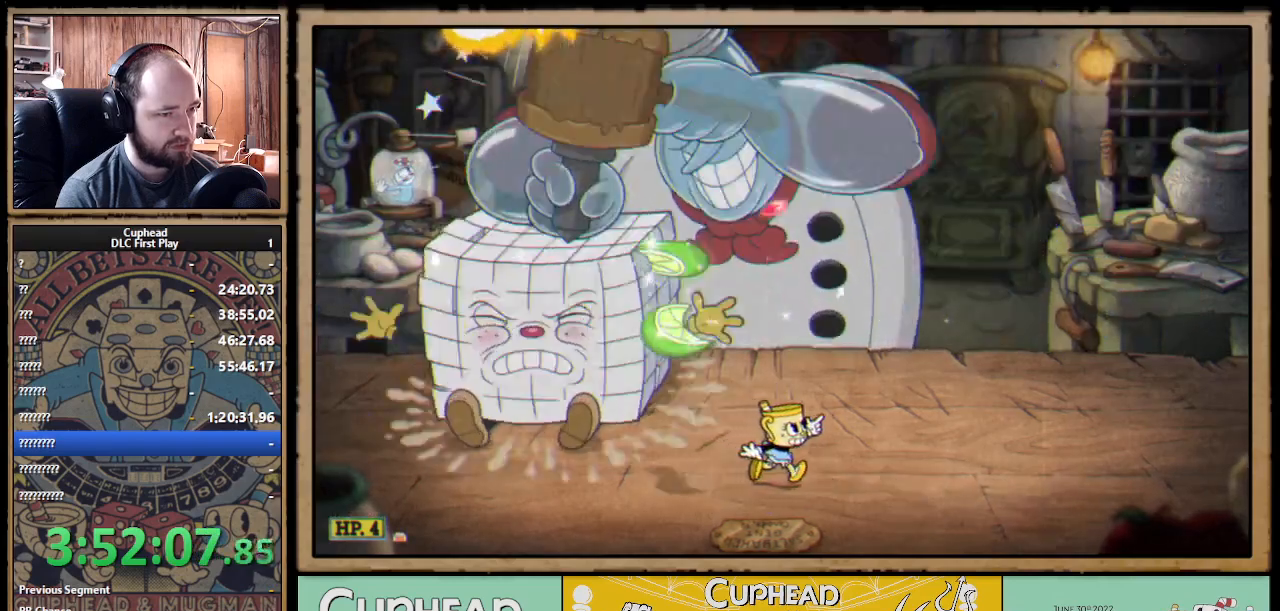
{"buttons": ["X"], "left_stick": "up", "right_stick": "center", "events": [[133, "left_stick", "up-right"], [283, "left_stick", "up"]]}
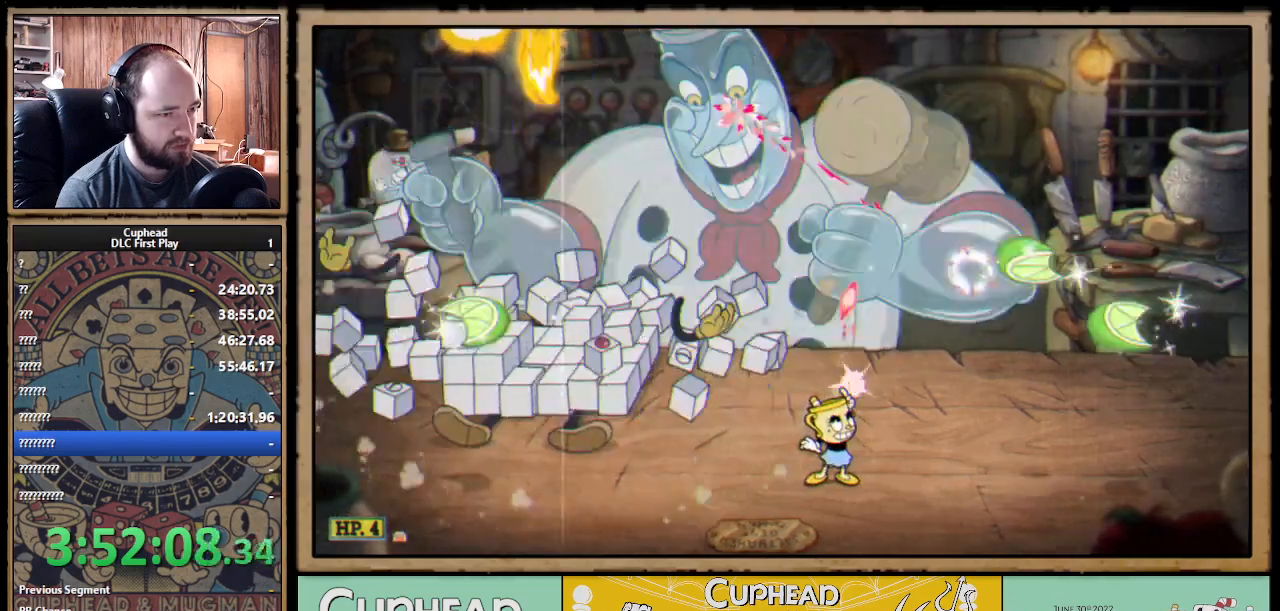
{"buttons": ["X"], "left_stick": "up", "right_stick": "center", "events": [[333, "left_stick", "up-right"], [500, "left_stick", "up"]]}
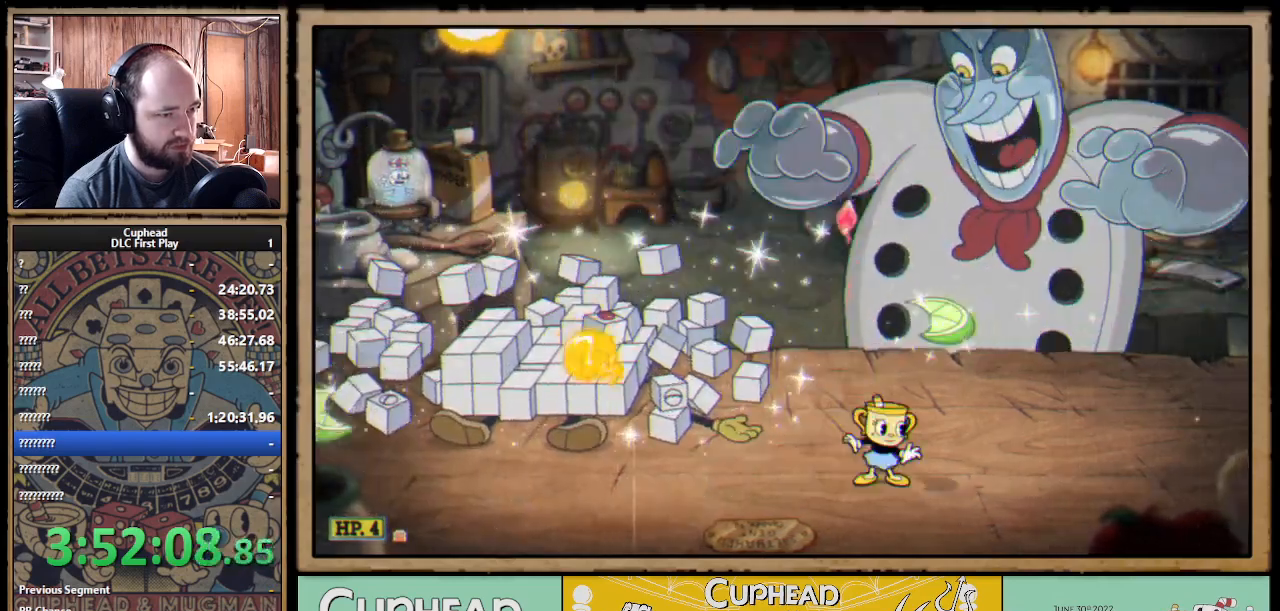
{"buttons": ["X"], "left_stick": "up", "right_stick": "center", "events": [[183, "left_stick", "up-right"], [317, "left_stick", "up"]]}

_WHAT THE EXERCISE ASKS_
All text in the material above must be written out exactly; the images are to be skipped.

_ANSWER TO THE EXERCISE_
{"buttons": ["X"], "left_stick": "up", "right_stick": "center", "events": [[133, "left_stick", "up-right"], [283, "left_stick", "up"]]}
{"buttons": ["X"], "left_stick": "up", "right_stick": "center", "events": [[333, "left_stick", "up-right"], [500, "left_stick", "up"]]}
{"buttons": ["X"], "left_stick": "up", "right_stick": "center", "events": [[183, "left_stick", "up-right"], [317, "left_stick", "up"]]}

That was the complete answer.